(Material to process)

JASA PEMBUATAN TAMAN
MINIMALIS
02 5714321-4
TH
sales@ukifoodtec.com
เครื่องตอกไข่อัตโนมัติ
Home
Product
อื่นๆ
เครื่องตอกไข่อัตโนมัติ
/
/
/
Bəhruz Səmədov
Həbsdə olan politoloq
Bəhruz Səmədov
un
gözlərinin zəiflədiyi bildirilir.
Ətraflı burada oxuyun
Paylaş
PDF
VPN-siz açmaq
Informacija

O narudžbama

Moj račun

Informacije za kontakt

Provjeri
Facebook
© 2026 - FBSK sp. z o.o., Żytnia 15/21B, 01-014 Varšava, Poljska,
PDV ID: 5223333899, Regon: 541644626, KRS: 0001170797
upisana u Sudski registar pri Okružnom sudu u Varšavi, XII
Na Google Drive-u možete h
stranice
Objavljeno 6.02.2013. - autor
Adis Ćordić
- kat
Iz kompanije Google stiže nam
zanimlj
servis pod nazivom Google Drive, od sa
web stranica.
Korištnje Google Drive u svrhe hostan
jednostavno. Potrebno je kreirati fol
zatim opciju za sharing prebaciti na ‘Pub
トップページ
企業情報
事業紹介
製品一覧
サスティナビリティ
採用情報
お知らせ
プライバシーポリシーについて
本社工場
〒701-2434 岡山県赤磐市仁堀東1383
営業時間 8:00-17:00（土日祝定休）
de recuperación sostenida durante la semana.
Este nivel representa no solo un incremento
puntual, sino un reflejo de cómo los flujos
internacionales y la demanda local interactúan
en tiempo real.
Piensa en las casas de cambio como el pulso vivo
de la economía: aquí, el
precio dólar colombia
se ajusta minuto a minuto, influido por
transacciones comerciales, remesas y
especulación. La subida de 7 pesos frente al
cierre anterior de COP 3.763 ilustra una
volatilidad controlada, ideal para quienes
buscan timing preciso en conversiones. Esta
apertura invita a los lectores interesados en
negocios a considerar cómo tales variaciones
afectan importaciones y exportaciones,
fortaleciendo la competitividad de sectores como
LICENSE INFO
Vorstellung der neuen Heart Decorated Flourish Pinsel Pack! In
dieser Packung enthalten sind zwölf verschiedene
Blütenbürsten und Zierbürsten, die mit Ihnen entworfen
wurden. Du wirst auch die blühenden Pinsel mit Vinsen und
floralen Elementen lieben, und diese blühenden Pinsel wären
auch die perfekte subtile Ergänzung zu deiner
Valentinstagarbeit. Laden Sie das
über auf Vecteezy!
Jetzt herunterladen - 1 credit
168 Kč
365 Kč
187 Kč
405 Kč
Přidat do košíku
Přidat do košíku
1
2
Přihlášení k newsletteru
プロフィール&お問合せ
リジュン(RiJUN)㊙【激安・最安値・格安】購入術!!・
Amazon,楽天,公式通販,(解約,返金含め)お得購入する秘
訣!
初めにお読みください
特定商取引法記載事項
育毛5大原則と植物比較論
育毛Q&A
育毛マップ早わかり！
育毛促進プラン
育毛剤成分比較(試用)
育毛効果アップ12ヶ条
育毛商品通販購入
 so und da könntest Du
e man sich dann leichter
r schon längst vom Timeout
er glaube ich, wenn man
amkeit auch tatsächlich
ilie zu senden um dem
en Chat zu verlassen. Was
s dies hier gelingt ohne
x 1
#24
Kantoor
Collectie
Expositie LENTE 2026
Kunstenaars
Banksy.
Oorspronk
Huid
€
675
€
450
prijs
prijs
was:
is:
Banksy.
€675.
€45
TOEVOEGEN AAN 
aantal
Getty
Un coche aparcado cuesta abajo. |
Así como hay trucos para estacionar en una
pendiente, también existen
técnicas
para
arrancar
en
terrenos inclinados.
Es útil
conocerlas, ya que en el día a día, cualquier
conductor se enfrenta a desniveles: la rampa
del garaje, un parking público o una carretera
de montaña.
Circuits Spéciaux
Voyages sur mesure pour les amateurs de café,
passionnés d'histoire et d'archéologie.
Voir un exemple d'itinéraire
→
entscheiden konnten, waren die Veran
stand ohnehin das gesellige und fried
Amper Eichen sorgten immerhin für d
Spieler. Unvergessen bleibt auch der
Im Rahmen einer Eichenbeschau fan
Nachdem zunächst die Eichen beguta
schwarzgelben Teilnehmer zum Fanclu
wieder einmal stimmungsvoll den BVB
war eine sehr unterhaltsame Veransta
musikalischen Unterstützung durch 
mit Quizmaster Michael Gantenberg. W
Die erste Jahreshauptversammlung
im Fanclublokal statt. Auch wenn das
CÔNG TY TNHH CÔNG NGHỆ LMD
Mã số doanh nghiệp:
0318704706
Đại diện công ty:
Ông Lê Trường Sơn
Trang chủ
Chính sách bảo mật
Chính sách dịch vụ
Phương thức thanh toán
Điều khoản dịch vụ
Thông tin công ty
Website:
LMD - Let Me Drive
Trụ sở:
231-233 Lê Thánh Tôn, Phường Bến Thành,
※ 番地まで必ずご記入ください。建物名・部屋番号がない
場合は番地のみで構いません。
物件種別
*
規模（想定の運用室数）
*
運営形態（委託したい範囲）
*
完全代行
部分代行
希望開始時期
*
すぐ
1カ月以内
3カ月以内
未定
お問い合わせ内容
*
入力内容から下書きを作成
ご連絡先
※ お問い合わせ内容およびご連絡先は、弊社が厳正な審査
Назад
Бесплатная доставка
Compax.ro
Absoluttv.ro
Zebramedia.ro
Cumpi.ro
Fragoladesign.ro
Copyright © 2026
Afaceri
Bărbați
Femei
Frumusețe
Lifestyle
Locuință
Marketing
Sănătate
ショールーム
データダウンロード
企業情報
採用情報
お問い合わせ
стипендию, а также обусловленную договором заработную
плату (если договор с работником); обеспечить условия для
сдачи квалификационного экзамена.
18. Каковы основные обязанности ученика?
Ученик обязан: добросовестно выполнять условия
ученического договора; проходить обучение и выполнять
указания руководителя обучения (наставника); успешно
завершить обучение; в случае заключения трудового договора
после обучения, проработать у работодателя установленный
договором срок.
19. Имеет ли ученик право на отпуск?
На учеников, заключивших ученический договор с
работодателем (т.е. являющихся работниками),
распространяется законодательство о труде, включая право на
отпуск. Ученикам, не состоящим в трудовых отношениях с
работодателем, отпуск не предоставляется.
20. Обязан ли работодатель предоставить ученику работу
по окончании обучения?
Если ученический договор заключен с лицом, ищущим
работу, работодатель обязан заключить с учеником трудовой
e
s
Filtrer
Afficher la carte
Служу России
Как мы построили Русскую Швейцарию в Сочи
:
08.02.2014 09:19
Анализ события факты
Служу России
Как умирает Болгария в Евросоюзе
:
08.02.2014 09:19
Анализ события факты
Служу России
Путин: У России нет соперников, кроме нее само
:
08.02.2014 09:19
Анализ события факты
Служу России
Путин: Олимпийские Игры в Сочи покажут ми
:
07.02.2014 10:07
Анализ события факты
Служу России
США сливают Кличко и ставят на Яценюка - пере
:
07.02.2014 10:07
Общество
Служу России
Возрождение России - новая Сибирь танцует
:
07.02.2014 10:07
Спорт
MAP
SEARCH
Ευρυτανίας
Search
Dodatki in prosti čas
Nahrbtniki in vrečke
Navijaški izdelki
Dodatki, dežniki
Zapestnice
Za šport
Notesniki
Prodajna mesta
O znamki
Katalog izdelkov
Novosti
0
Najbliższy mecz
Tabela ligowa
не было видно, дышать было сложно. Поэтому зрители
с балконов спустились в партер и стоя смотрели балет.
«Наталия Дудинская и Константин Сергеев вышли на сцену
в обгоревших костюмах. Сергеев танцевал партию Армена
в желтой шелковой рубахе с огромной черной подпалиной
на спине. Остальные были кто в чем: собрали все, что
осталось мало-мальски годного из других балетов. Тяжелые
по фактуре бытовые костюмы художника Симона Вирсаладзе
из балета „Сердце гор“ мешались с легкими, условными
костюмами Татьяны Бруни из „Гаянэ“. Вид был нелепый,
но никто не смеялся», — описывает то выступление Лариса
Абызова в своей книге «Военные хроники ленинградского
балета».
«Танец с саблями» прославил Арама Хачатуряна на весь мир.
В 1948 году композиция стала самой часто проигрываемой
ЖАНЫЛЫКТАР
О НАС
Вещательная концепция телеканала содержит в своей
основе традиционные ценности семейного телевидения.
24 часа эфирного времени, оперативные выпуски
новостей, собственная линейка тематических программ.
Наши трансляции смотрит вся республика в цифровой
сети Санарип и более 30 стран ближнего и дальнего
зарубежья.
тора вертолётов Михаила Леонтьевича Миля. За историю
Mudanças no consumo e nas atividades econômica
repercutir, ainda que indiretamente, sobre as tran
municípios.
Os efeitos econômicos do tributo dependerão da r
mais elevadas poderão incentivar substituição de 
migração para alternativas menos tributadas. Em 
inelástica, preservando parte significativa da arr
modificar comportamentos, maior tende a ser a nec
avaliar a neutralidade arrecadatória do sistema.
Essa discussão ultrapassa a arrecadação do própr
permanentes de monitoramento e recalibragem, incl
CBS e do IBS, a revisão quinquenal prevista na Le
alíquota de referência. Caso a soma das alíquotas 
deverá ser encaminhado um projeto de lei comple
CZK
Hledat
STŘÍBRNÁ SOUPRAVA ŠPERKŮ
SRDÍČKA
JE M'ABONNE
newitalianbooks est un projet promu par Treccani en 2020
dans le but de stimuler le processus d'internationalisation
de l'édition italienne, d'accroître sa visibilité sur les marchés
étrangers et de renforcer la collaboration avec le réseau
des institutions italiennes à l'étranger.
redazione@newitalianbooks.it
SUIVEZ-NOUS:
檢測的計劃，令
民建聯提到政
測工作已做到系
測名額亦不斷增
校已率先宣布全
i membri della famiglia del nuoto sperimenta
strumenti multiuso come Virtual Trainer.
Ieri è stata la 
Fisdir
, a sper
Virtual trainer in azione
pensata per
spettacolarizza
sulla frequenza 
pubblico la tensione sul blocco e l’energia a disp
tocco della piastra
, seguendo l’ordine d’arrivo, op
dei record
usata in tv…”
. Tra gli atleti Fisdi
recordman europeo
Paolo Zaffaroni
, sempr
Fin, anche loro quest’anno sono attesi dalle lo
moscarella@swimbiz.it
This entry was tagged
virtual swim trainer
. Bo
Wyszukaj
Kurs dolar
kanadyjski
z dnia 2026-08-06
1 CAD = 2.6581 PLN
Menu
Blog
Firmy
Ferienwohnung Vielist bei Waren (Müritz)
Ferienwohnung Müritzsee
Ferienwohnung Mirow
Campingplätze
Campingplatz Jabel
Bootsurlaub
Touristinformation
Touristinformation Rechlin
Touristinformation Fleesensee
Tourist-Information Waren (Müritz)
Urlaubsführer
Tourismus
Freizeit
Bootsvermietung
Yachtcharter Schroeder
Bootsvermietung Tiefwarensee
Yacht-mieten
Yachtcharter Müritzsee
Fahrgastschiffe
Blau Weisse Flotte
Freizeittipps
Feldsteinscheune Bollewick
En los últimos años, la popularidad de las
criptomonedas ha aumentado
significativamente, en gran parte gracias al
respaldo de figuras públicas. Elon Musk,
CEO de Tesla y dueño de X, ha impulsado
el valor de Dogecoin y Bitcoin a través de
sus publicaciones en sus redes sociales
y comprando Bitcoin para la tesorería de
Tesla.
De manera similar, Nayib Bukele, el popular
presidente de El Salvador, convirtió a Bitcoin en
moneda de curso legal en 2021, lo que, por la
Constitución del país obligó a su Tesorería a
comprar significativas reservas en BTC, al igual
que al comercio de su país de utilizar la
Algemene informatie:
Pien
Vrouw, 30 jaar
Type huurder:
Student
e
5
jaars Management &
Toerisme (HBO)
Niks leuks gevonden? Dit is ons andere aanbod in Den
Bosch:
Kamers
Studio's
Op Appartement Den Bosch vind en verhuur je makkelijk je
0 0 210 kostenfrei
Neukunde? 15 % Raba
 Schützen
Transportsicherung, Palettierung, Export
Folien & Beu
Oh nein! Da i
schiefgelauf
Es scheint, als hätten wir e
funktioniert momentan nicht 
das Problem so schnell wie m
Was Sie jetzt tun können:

(Exercise goal)
Taking the entries above, print exactly the lines starting at the line with "Zebramedia.ro" and ending at the line with "распространяется законодательство о", both included.

(Result of the exercise)
Zebramedia.ro
Cumpi.ro
Fragoladesign.ro
Copyright © 2026
Afaceri
Bărbați
Femei
Frumusețe
Lifestyle
Locuință
Marketing
Sănătate
ショールーム
データダウンロード
企業情報
採用情報
お問い合わせ
стипендию, а также обусловленную договором заработную
плату (если договор с работником); обеспечить условия для
сдачи квалификационного экзамена.
18. Каковы основные обязанности ученика?
Ученик обязан: добросовестно выполнять условия
ученического договора; проходить обучение и выполнять
указания руководителя обучения (наставника); успешно
завершить обучение; в случае заключения трудового договора
после обучения, проработать у работодателя установленный
договором срок.
19. Имеет ли ученик право на отпуск?
На учеников, заключивших ученический договор с
работодателем (т.е. являющихся работниками),
распространяется законодательство о труде, включая право на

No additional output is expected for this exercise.